Will Brighton hold over Old Gold extend to FA Cup?
Everyone must know about the hoodoo Brighton have when it comes to Wolverhampton Wanderers by now. That Wolves only ever beat the Seagulls once in a blue moon in the bread and butter of league football.
The clubs have meet 42 times in top flight and second tier. Wolves have won just six of those meetings. What makes this record even more remarkable is that Wolves have finished above the Albion in the football pyramid in 107 of the 123 seasons in which Brighton have existed.
They have traditionally been the bigger and better club, yet always seem to come unstuck when facing the Seagulls – even if a sizeable and obvious gap in quality exists between the teams.
Albion are to Wolves what Sean Dyche is to the Albion, to put it in terms relevant from the 1-1 draw with Everton at the weekend when the gravelly voiced Toffees boss extended his unbeaten streak at the Amex to 11 years.
The question as Brighton head to Molineux in the fifth round of the FA Cup then is does this hold over the Old Gold extend to the world’s greatest cup competition?
We have only a small sample to work from, with one previous FA Cup meeting. That was way back in January 1979, when top flight Wolves made the trip to the Goldstone Ground to face Alan Mullery’s promotion pushing Albion.
Four months later and Brighton would successfully take their place in Division One for the first time ever. They were unable to cause an upset against the Old Gold, however, going down to a 3-2 defeat. Gerry Ryan and Mark Lawrenson scored the goals for the Albion.
Look beyond what has happened in the past and the strange series of results between Brighton and Wolves these past 50-odd years and this looks to be a game offering the hosts an excellent opportunity for a rare downing of the Seagulls.
Wolves have almost a full squad to chose from. Brighton in contrast arrive in the Black County without any available centre forwards, only one fully fit winger and a huge question mark over who starts in midfield with Billy Gilmour suspended.
The answer to that final conundrum is likely to be one of Jakub Moder or Carlos Baleba. Gilmour’s absence – whilst problematic – does at least create an opportunity for either of those underutilised players to stake a claim for more regular involvement between now and the end of the season.
As for the whole striker thing, well, good luck Mister Roberto De Zerbi. Ansu Fati as a false nine? Julio Enciso as a false nine? A full debut for Mark O’Mahony? Glenn Murray out of retirement? Ask Gregg Wallace to take a week off presenting MasterChef?
The absence of Kaoru Mitoma is certain to be keenly felt, too. Quite what the Albion were doing playing Mitoma for 70-odd minutes at Sheffield United if he was already suffering with a back injury, goodness knows.

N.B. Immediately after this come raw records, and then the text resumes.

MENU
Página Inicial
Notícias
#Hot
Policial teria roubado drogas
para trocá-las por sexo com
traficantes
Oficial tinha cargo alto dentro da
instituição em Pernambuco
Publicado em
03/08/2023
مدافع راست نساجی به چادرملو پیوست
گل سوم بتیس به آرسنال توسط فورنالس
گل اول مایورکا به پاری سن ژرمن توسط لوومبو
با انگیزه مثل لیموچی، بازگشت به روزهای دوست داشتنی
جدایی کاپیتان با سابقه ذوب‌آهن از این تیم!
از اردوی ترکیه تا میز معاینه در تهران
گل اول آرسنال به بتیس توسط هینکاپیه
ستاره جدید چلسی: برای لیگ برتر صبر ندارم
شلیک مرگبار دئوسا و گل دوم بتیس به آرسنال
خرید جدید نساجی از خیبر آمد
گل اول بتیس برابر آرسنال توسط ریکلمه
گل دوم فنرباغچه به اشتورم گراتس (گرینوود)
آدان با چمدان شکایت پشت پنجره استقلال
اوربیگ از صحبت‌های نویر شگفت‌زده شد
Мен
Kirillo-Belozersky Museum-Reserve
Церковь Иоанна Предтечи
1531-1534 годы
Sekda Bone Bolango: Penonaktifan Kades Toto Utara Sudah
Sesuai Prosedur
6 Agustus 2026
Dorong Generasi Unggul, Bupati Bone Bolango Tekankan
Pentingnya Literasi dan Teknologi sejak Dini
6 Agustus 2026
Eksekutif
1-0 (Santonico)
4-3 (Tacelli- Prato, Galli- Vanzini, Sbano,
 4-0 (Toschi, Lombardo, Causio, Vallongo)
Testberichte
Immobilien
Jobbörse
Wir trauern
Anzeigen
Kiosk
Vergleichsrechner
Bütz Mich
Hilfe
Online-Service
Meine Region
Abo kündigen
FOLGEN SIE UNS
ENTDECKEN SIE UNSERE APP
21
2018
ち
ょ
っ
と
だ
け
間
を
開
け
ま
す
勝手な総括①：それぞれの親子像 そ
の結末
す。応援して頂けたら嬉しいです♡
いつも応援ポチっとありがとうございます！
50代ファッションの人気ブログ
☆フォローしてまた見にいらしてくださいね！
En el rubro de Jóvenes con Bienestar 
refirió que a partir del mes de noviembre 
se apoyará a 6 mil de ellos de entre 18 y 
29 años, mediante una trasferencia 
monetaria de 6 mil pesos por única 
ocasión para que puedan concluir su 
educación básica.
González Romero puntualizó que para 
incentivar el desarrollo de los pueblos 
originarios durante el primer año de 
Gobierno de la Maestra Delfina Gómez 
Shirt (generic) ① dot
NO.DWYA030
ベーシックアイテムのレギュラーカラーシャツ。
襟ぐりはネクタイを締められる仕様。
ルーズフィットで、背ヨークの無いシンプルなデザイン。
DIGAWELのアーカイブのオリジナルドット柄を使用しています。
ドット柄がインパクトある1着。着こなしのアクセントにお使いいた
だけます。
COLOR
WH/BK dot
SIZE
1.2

For all the talk of rotten luck through the constant injury crisis that has been the 2023-24 season, if Brighton have indeed contributed towards Mitoma missing the rest of the season, then this one is a mess partly of their own making.
De Zerbi has not been shy about his ambition for the FA Cup this season. To right the wrongs and banish the memory of last April’s painful penalty semi final shootout defeat against Manchester United.
So far, so good. Two potential banana skin ties away at Stoke City and Sheffield United have yielded two wins and nine goals scored.
Wolves though would have provided a much sterner test of the Albion, even if Brighton went to Molineux at full strength. To be Black Country bound with so many absentees makes the task of reaching the quarter finals doubly difficult.
Under Gary O’Neil, the Old Gold have improved beyond recognition from the side Brighton hammered 4-1 on their previous visit to Wolverhampton back in August.
Wolves looked like relegation fodder that day. A summer of chaos in which they made so few signings that Julen Lopetegui quit as manager a couple of days before the campaign kicked appeared to have taken a huge toll.
Not only has O’Neil steadied the ship, but he has the Old Gold thriving. They are only one point behind the Albion in seventh and will fancy their chances of progressing past threadbare Brighton into the last eight of the FA Cup.
From there, anything is possible. Little wonder some are suggesting O’Neil could land the Liverpool job this summer if the Redmen fail to snare Xabi Alonso or De Zerbi. O’Neil previously worked at Anfield as part of the Under 23s management team.
Seagulls supporters saw the improvement in Wolves first hand at the Amex six weeks ago. A fast-starting encounter petered out into a 0-0 draw but the visitors had the better opportunities to win, forcing Jason Steele into his best performance of the campaign.
For the sake of all Albion fans mad enough to be heading to Molineux, let us hope the entertainment factor is ratcheted up a notch or two from that last encounter.
If it were to end in Brighton win, it would have to rank as one of the most impressive results of the season in the circumstances.